- Type: Geological group
- Sub-units: Panama Sandstone Member (3rd Sand); Bimber Run Conglomerate Member; Amity Shale; Salamanca Sandstone (2nd Sand); North Warren Shale Member; Sagerstown Shale; Pope Hollow Conglomerate Member; Woodcock Sandstone Member (1st Sand);
- Underlies: Riceville Formation

Lithology
- Primary: Sandstone, Siltstone
- Other: Shale

Location
- Region: New York, Ohio Pennsylvania, West Virginia
- Country: United States

Type section
- Named for: Venango County
- Named by: Carll (1880)

= Venango Group =

Geologic formation in the United States

The Venango Group, or Venango Sand is an Upper Devonian aged geological unit found in western Pennsylvania, western New York south east Ohio and central to western West Virginia. The Venango is the geologic unit that was produced after the Drake Well discovered oil in Venango County, Pennsylvania.

== Description ==
The Venango is made gray sandstones, often interbedded, light-gray siltstones, shales, with occasional conglomerate lenses. Colors vary from gray to light gray sandstones and conglomerates, to light blueish or greenish gray siltstones and dark gray to reddish gray shales. The reddish colors tend to be found further east where the Venango interfingers with the Catskill Formation. There are three major sand members of the Venango in ascending order; Panama sand, Salamanca Sandstone and the Woodcock Sandstone. All three have a history of oil production. Between each sandstone member are beds of shale and siltstone.

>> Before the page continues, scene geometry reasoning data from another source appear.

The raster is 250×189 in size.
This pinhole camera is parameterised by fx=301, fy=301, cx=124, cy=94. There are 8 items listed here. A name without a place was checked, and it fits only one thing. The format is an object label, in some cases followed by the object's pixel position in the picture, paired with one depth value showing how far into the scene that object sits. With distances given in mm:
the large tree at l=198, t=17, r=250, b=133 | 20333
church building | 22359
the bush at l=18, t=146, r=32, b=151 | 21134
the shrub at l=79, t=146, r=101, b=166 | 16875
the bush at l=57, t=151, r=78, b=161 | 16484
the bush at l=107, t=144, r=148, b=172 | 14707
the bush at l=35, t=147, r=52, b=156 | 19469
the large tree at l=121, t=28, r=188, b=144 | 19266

Informal names for members of the Venango are derived from names given by well drillers over the years. Drillers' nomenclature: Hundred-Foot sand, First Sand, Nineveh, Second Sand, Gordon Stray, Bayard, Elizabeth, Third Sand and Sweet Richard.

== Oil Production ==
After Edwin Drake successfully drill what is generally accepted as the world's first commercial oil well, people flocked to Venango County to strike it rich. This was the world's first oil boom.